**ANFORDERUNG A:** Prüfe anhand des Textes über die Mathesis universalis, ob die folgenden Aussagen zutreffen, und belege jede Antwort (ja oder nein) mit dem wörtlichen Zitat aus dem Text: (i) Der Begriff Mathesis universalis taucht erstmals bei Adrianus Romanus auf. (ii) Descartes versteht die Mathesis universalis als Wissenschaft der Quantität im Allgemeinen. (iii) Bei Leibniz werden Mathesis universalis und »logica mathematicorum« vollständig synonym verwendet.

**VORGEGEBENER TEXT:**
★ ★ ★ ★ ★

Mathesis universalis
(griech.-lat.: universale Wissenschaft). Ausgehend von den verschiedenen mathematischen Disziplinen und Fächern im 16. Jh. entwickelte sich die Idee einer einheitlichen formalen Universalwissenschaft, die alle abstrakten und konkreten Quantitäten umfassen und die logische und mathematische Grundlage aller anderen Wissenschaften und Disziplinen sein sollte. Bereits A. Piccolomini und Ramus sprechen von einer »scientia communis« bzw. »communis mathematica«, doch taucht der Begriff M.u. erstmalig bei Adrianus Romanus (Apologia pro Archimede, 1597) auf. Sie stellt eine reine, intelligible Mathematik dar und wird deshalb auch »prima mathematica« oder »prima mathesis« genannt. Der Enzyklopädist Alsted bezeichnet die M.u. zutreffenderweise als Wissenschaft der Quantität im Allgemeinen und auch Descartes versteht sie als allgemeine Mathematik der Relationen und Proportionen. Bei Leibniz werden M.u. und »logica mathematicorum« zum Teil synonym verwendet. Als metawissenschaftliche Lehre bzw. mathematisch-philosophische Wissenschaft findet sie sich in methodischen Systemen in der gesamten Philosophiegeschichte u.a. bei Wolff und Husserl.

★ ★ ★ ★ ★

[Gespeicherte Datensätze]
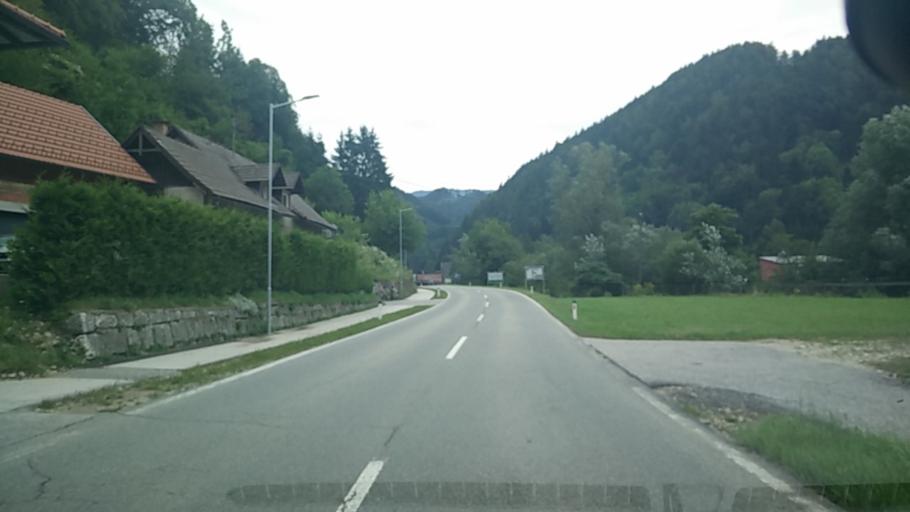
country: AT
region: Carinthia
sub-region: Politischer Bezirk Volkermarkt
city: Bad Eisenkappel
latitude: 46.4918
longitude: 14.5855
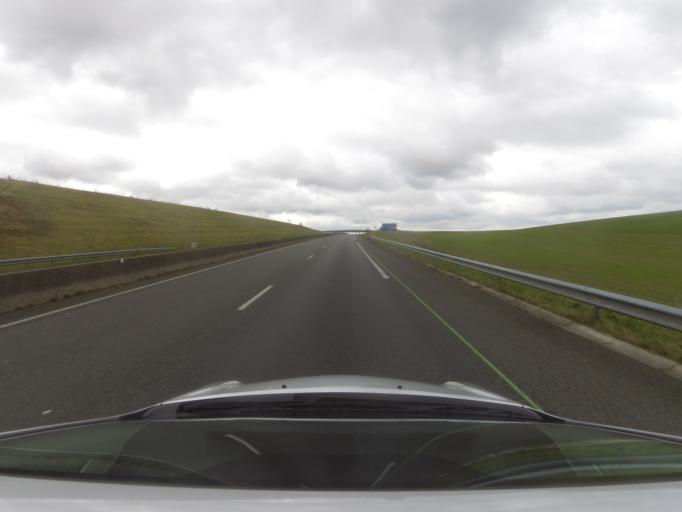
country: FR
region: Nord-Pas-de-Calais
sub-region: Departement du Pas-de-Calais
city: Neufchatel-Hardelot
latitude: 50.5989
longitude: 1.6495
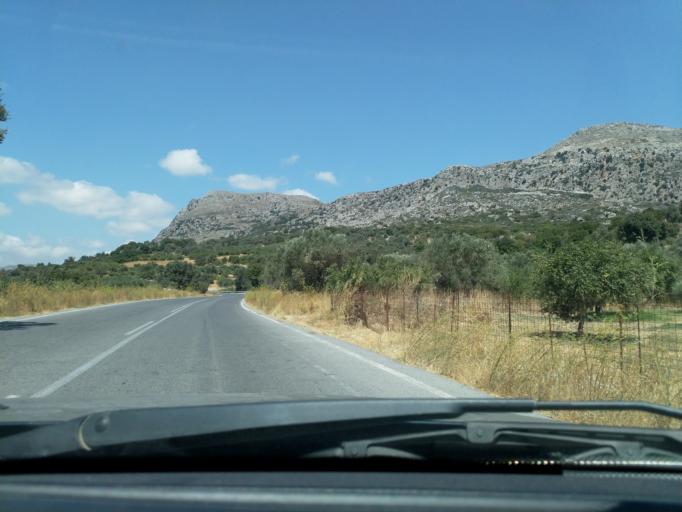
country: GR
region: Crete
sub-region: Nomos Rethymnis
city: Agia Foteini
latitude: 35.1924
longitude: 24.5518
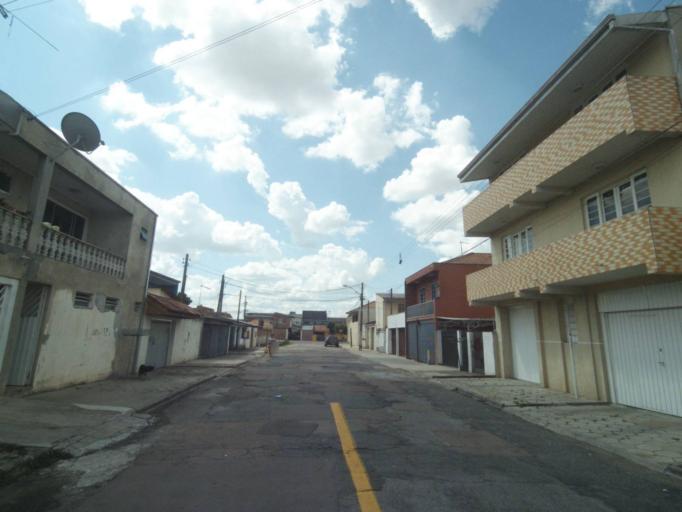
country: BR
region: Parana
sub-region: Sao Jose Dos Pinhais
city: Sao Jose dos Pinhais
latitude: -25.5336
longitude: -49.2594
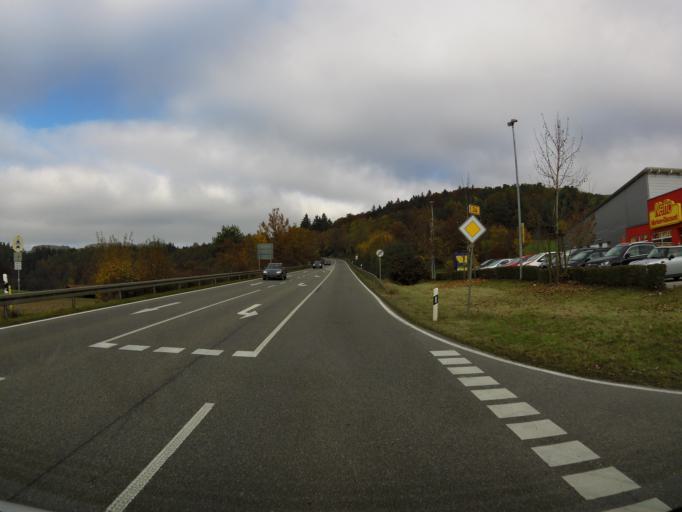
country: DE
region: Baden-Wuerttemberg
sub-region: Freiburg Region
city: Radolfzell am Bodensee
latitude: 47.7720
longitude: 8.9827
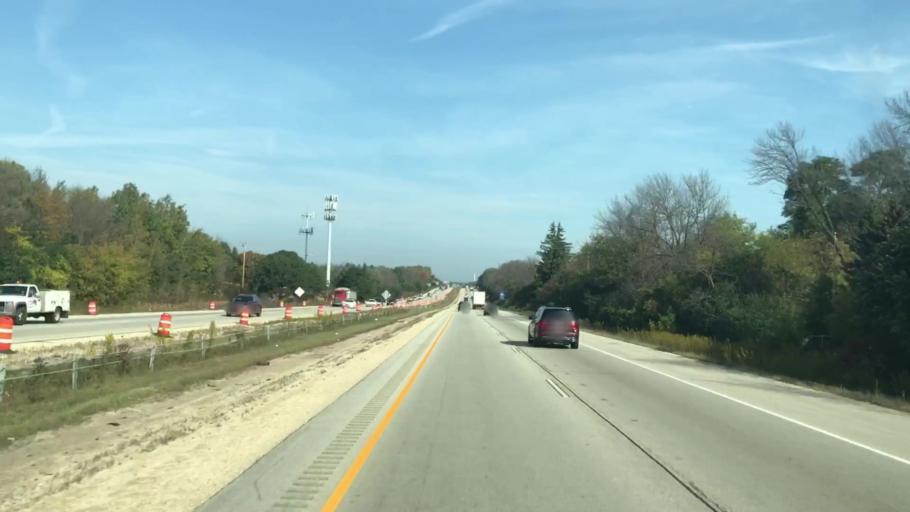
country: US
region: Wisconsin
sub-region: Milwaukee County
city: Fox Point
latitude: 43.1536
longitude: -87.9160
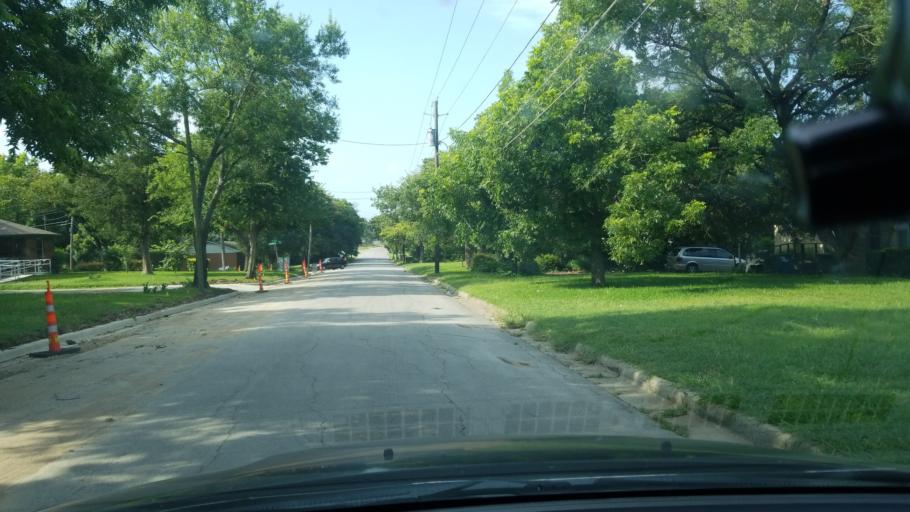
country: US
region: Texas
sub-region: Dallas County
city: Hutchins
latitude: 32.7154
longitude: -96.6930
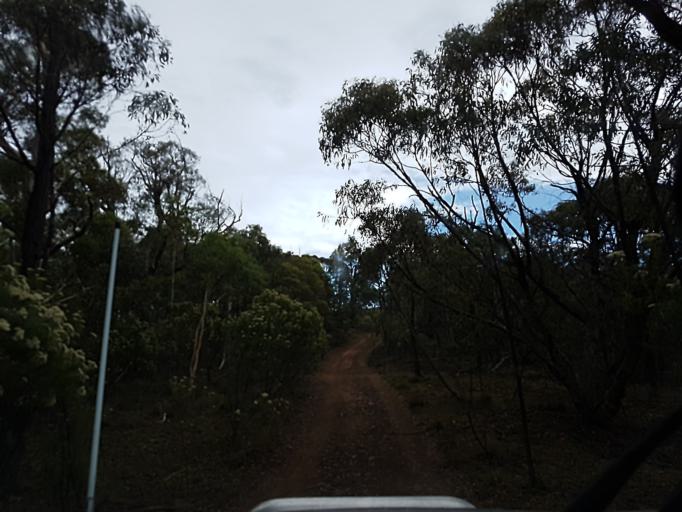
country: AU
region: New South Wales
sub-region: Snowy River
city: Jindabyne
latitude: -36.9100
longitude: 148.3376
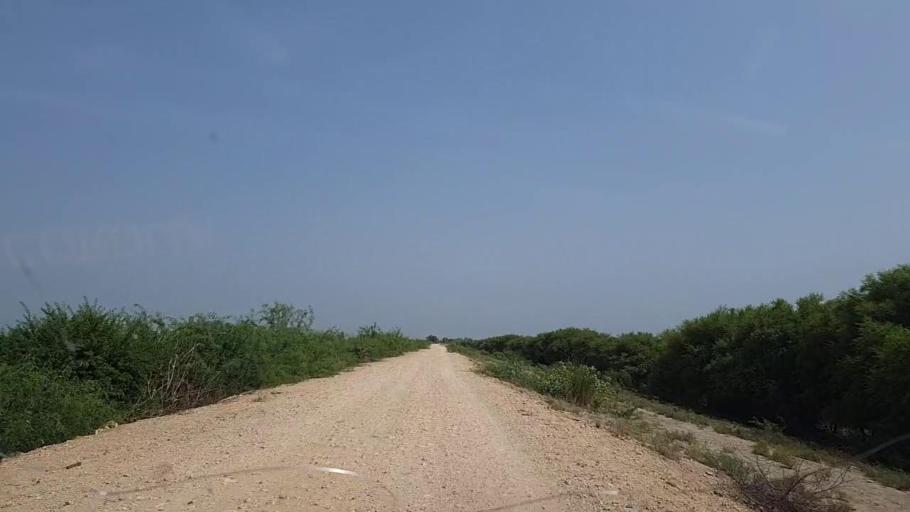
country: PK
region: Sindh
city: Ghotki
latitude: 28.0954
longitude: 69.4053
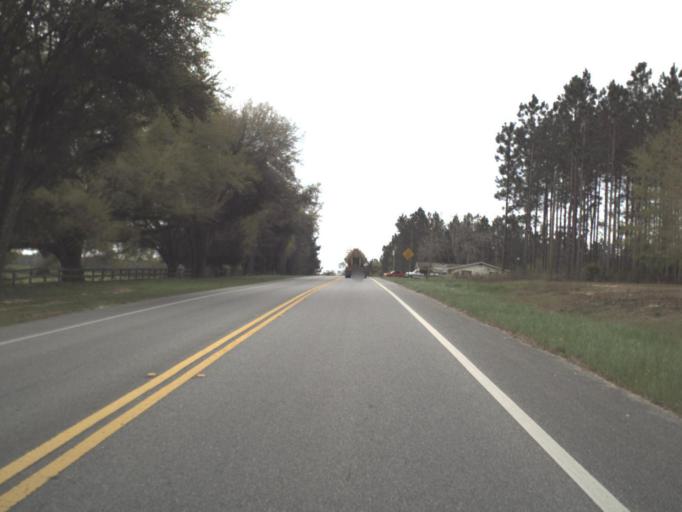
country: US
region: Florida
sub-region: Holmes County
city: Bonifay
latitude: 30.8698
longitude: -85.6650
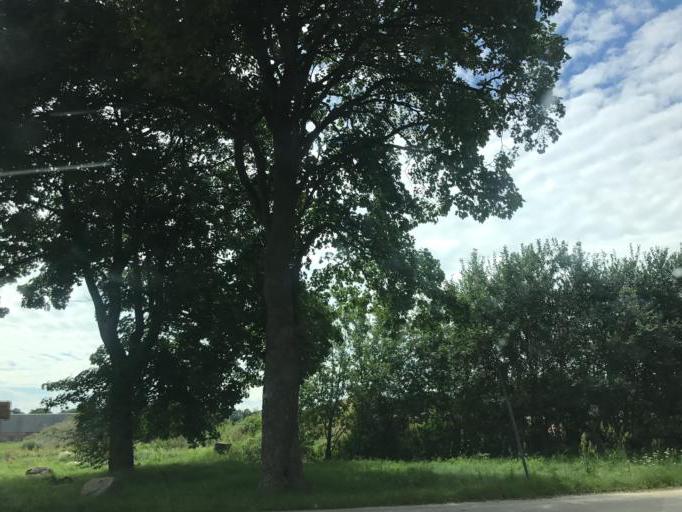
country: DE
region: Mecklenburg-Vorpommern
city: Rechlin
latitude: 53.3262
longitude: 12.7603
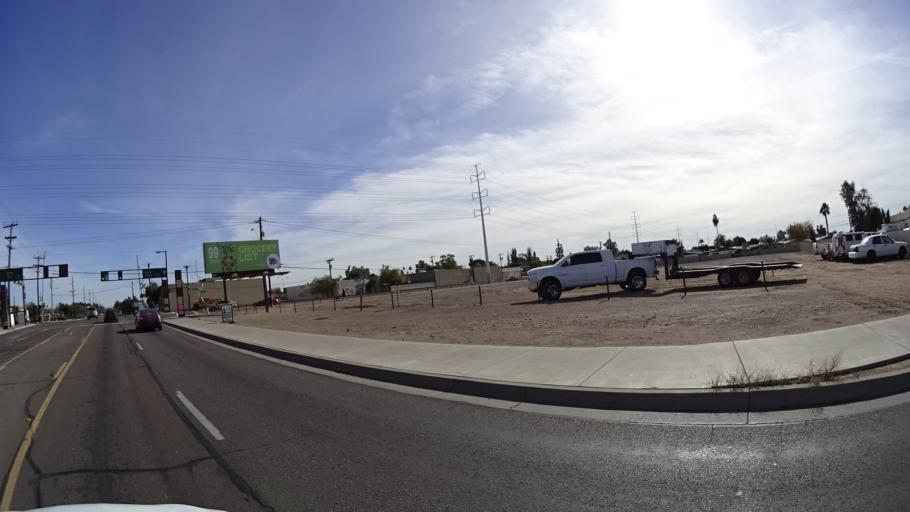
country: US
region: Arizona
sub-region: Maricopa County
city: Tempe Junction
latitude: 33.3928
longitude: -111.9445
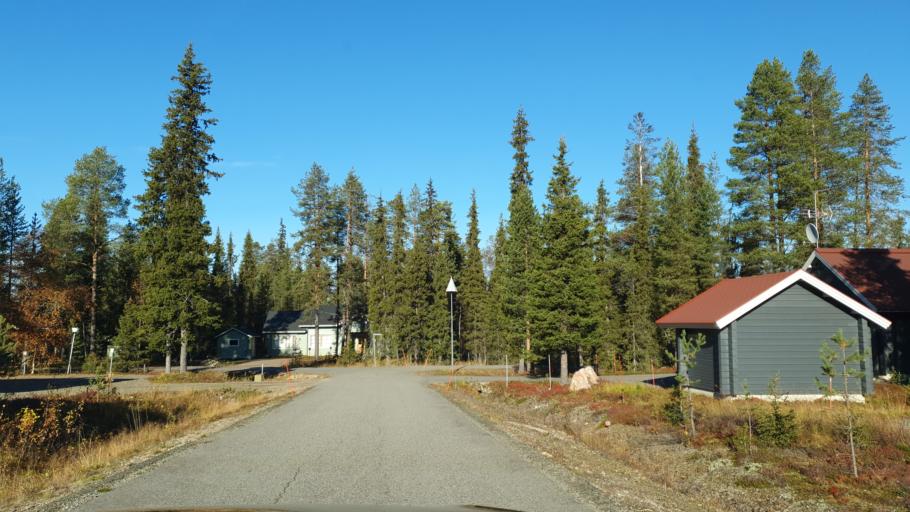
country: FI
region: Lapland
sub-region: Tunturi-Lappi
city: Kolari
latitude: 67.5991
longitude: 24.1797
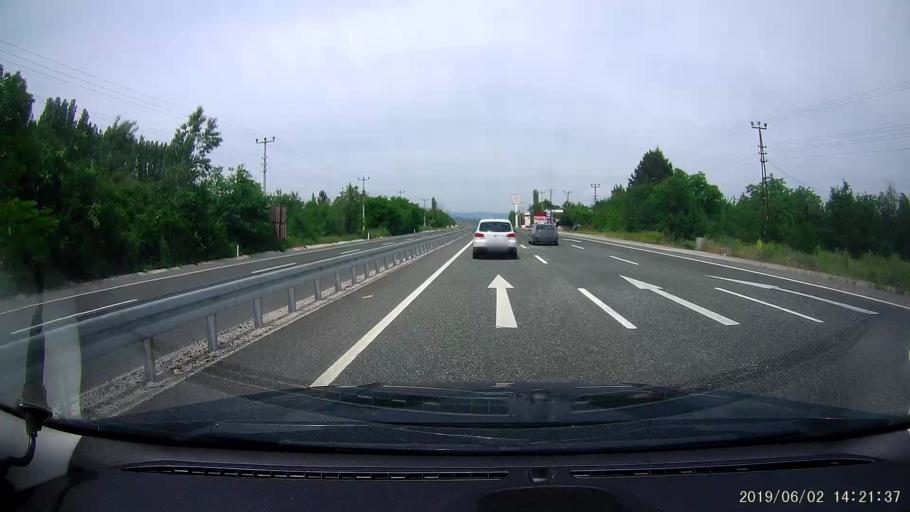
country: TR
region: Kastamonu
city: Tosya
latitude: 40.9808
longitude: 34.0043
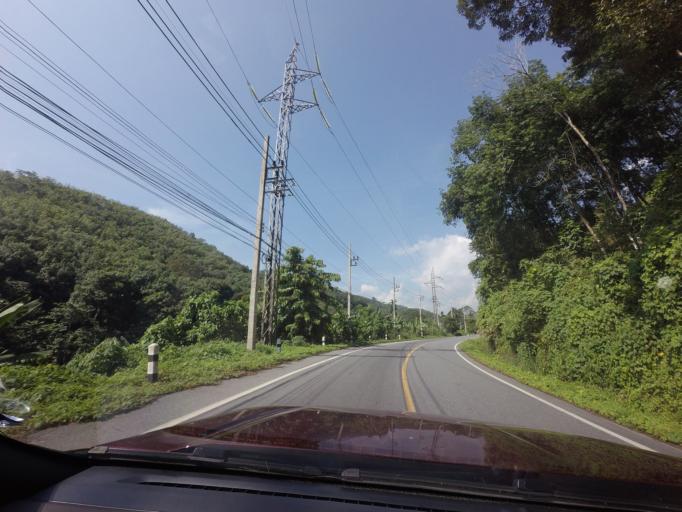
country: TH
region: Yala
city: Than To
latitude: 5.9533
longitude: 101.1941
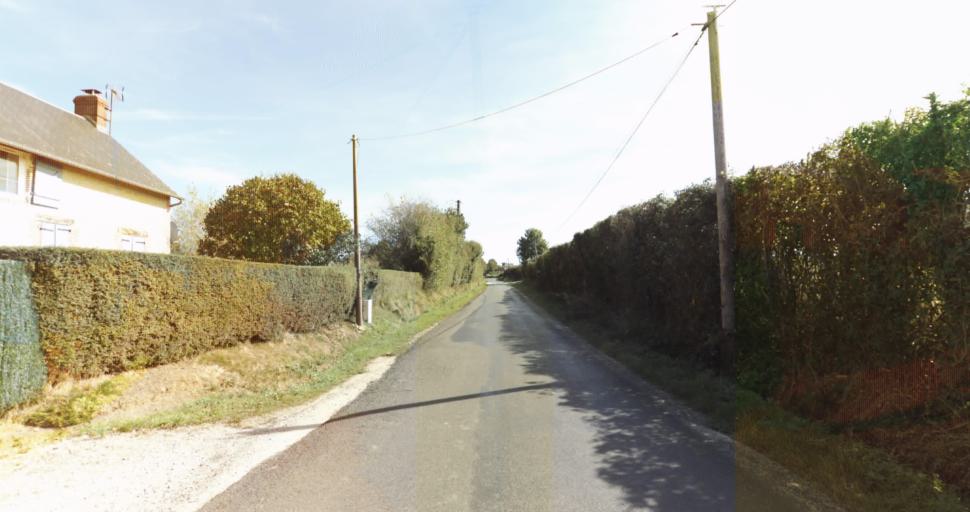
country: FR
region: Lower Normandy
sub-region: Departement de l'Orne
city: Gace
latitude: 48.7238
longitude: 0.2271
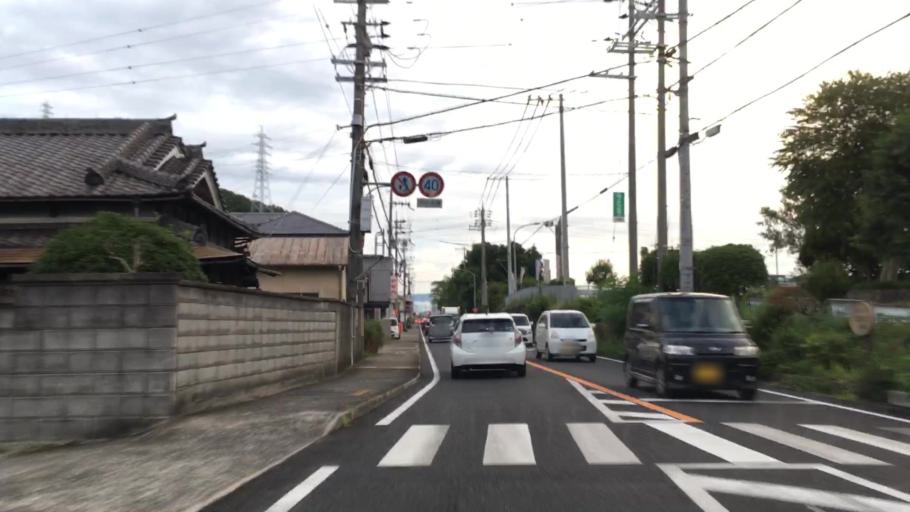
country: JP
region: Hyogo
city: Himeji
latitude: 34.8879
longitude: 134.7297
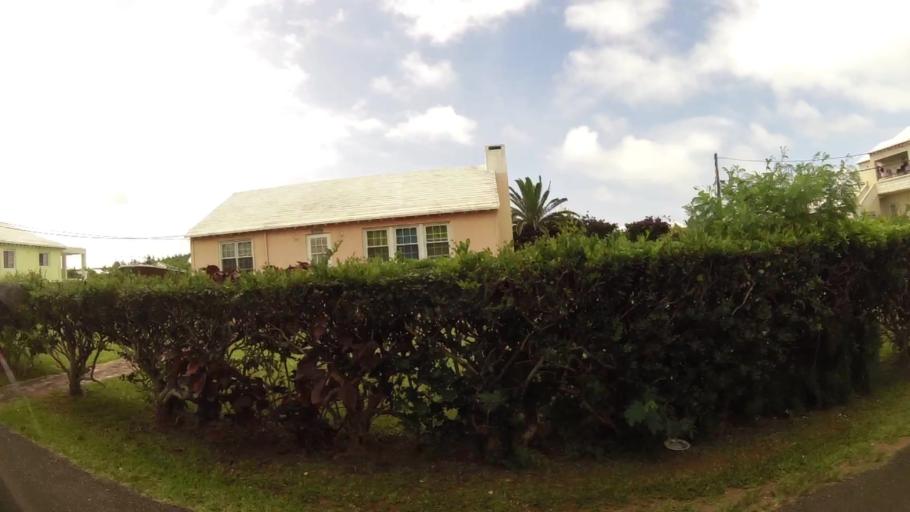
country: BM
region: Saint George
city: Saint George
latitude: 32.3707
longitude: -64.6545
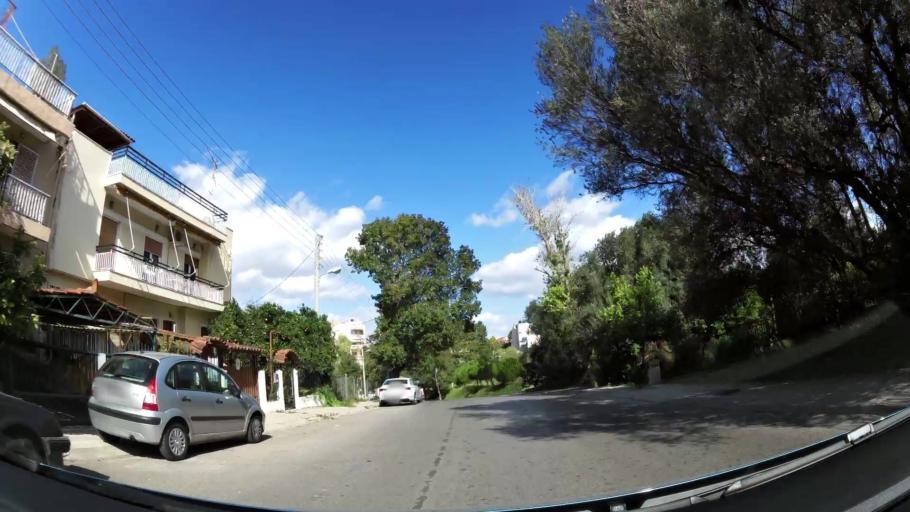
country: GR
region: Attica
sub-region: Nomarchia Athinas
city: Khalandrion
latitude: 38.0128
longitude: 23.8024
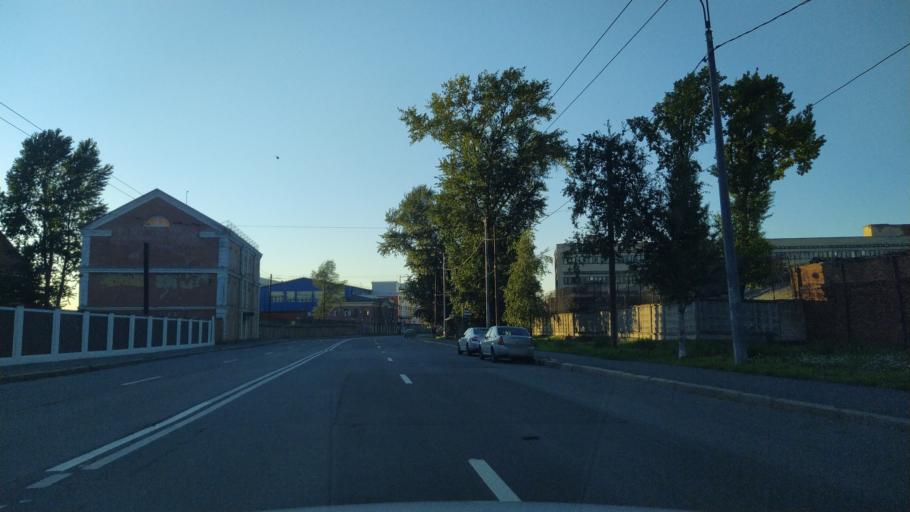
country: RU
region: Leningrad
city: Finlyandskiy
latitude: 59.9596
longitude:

★ ★ ★ ★ ★

**ANFORDERUNG B:** Ändere in der Auflistung die Zeilen, beginnend mit der Zeile mit „latitude: -36.9100“ bis einschließlich der Zeile mit „sub-region: Maricopa County“, indem du „longitude“ durch „Längengrad“ ersetzt und alles Übrige unverändert lässt. Gib nur diese Zeilen ohne die Bilder aus.

**ERGEBNIS A:**
(i) Ja: „doch taucht der Begriff M.u. erstmalig bei Adrianus Romanus (Apologia pro Archimede, 1597) auf.“
(ii) Nein: „auch Descartes versteht sie als allgemeine Mathematik der Relationen und Proportionen.“
(iii) Nein: „Bei Leibniz werden M.u. und »logica mathematicorum« zum Teil synonym verwendet.“

**ERGEBNIS B:**
latitude: -36.9100
Längengrad: 148.3376
country: PK
region: Sindh
city: Ghotki
latitude: 28.0954
Längengrad: 69.4053
country: US
region: Florida
sub-region: Holmes County
city: Bonifay
latitude: 30.8698
Längengrad: -85.6650
country: DE
region: Mecklenburg-Vorpommern
city: Rechlin
latitude: 53.3262
Längengrad: 12.7603
country: US
region: Arizona
sub-region: Maricopa County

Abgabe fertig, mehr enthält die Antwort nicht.